The fresh smell and clean look of bamboo flooring is matched by clutter-free desk. Other stuff still has to be sorted, of course. I spread all my papers out and get to work. Lesson: It's good to purge, though it may not be useful at every time. It can be cleared and sorted after the work is done.
-----------------------observation on Halloween------------------
It's Hallowe'en, my least favorite American celebration. I wonder each year if Christians are thinking about God's pleasure rather than cultural pressure when they dress themselves and their kids as witches, ghosts, and clothe their homes in creepy, spidery-dark dress. Sure, hand out candy, but please play dress-up with cute costumes that align with truth and fun and beauty, not the Enemy of our souls.

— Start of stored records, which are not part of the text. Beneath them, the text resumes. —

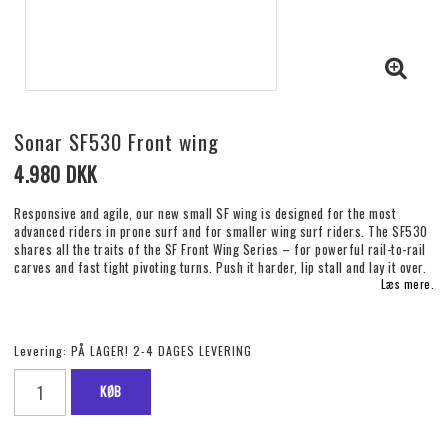
Sonar SF530 Front wing
4.980 DKK
Responsive and agile, our new small SF wing is designed for the most
advanced riders in prone surf and for smaller wing surf riders. The SF530
shares all the traits of the SF Front Wing Series – for powerful rail-to-rail
carves and fast tight pivoting turns. Push it harder, lip stall and lay it over.
Læs mere.
Levering:
PÅ LAGER! 2-4 DAGES LEVERING
KØB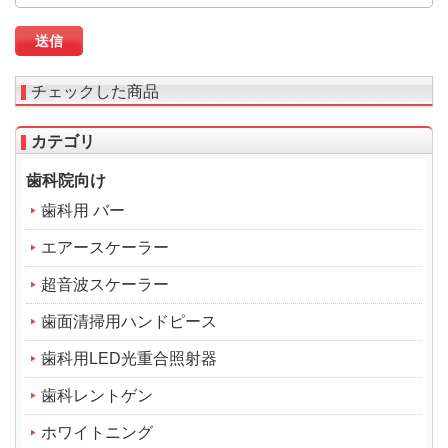
チェックした商品
カテゴリ
歯科院向け
歯科用 バー
エアースケーラー
超音波スケーラー
歯面清掃用ハンドピース
歯科用LED光重合照射器
歯科レントゲン
ホワイトニング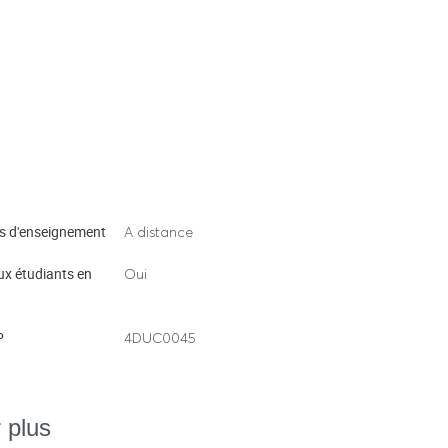
s d'enseignement
A distance
ux étudiants en
Oui
P
4DUC0045
 plus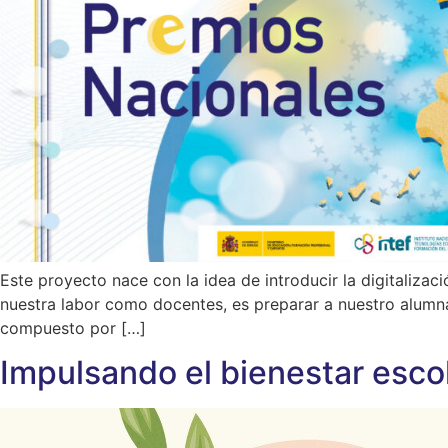
Este proyecto nace con la idea de introducir la digitalizac
nuestra labor como docentes, es preparar a nuestro alumna
compuesto por […]
Impulsando el bienestar esco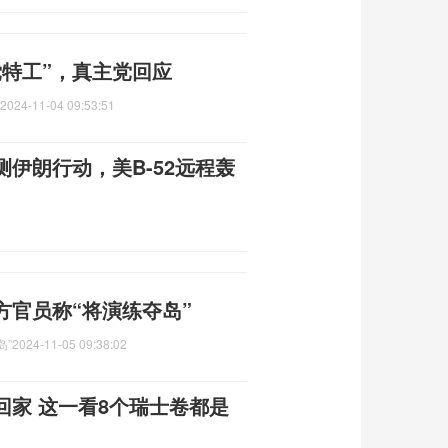
党特工”，真主党回应
2024-11-04 09:53:51
伊朗行动，美B-52远程轰
方官员称“将演练夺岛”
岛”
2024-11-05 09:38:02
回家 这一看8个瑞士卷都是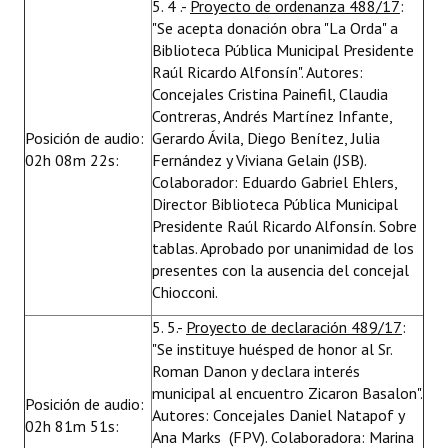
5. 4 .-
Proyecto de ordenanza 488/17
:
"Se acepta donación obra "La Orda" a
Biblioteca Pública Municipal Presidente
Raúl Ricardo Alfonsín". Autores:
Concejales Cristina Painefil, Claudia
Contreras, Andrés Martínez Infante,
Posición de audio:
Gerardo Ávila, Diego Benítez, Julia
02h 08m 22s:
Fernández y Viviana Gelain (JSB).
Colaborador: Eduardo Gabriel Ehlers,
Director Biblioteca Pública Municipal
Presidente Raúl Ricardo Alfonsín. Sobre
tablas. Aprobado por unanimidad de los
presentes con la ausencia del concejal
Chiocconi.
5. 5.-
Proyecto de declaración 489/17
:
"Se instituye huésped de honor al Sr.
Roman Danon y declara interés
municipal al encuentro Zicaron Basalon".
Posición de audio:
Autores: Concejales Daniel Natapof y
02h 81m 51s:
Ana Marks (FPV). Colaboradora: Marina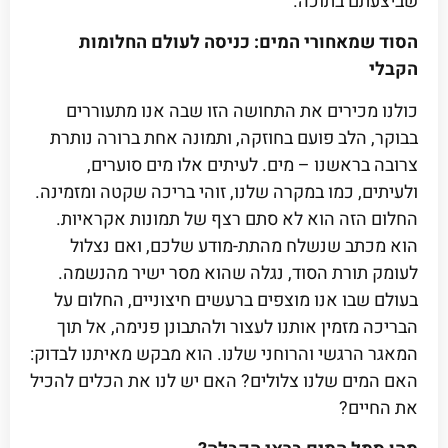
שביצעתם בתוכה.
הסוד שמאחורי המים: כניסה לעולם החלומות
הקבלי
כולנו מכירים את התחושה הזו שבה אנו מתעוררים
בבוקר, הלב פועם בחוזקה, ותמונה אחת ברורה נותרת
צרובה בראשנו – מים. לעיתים אלו מים סוערים,
ולעיתים, כמו במקרה שלנו, זוהי בריכה שקטה ומזמינה.
החלום הזה הוא לא סתם רצף של תמונות אקראיות.
הוא מכתב שנשלח מהתת-מודע שלכם, ואם נצלול
לעומק תורת הסוד, נגלה שהוא מסר ישיר מהנשמה.
בעולם שבו אנו מוצפים ברעשים חיצוניים, החלום על
הבריכה מזמין אותנו לעצור ולהתבונן פנימה, אל תוך
המאגר הרגשי והרוחני שלנו. הוא מבקש מאיתנו לבדוק:
האם המים שלנו צלולים? האם יש לנו את הכלים להכיל
את החיים?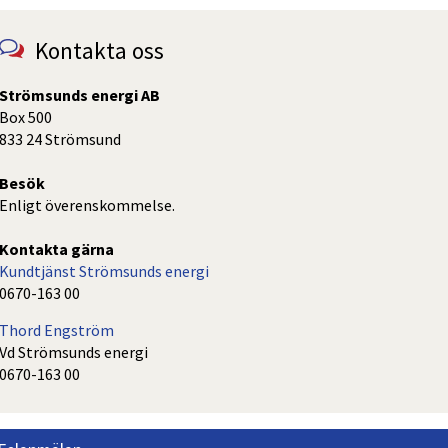
Kontakta oss
Strömsunds energi AB
Box 500
833 24 Strömsund
Besök
Enligt överenskommelse.
Kontakta gärna
Kundtjänst Strömsunds energi
0670-163 00
Thord Engström
Vd Strömsunds energi
0670-163 00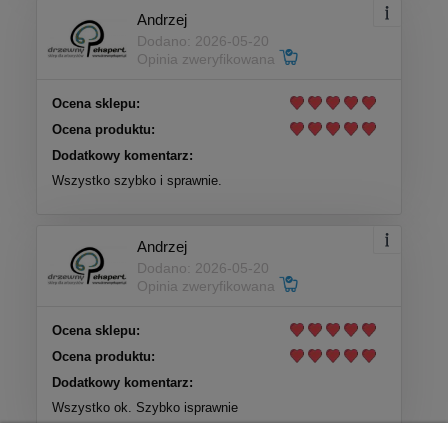
Andrzej
Dodano: 2026-05-20
Opinia zweryfikowana
Ocena sklepu:
Ocena produktu:
Dodatkowy komentarz:
Wszystko szybko i sprawnie.
Andrzej
Dodano: 2026-05-20
Opinia zweryfikowana
Ocena sklepu:
Ocena produktu:
Dodatkowy komentarz:
Wszystko ok. Szybko isprawnie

Remember in all your frolicking and "innocent" partying to pray for God's protection around 1) the many children who will be abused in Satanic rites, 2) the horrible rituals inflicted on those with God's image, and 3) newcomers drawn into darkness as they worship the Prince of Darkness behind the closed doors and on altars hidden in the high hills.
Perhaps in coming days and years, God will use you, me, or our families to bind the deep wounds inflicted and to salve the scars of blows struck tonight.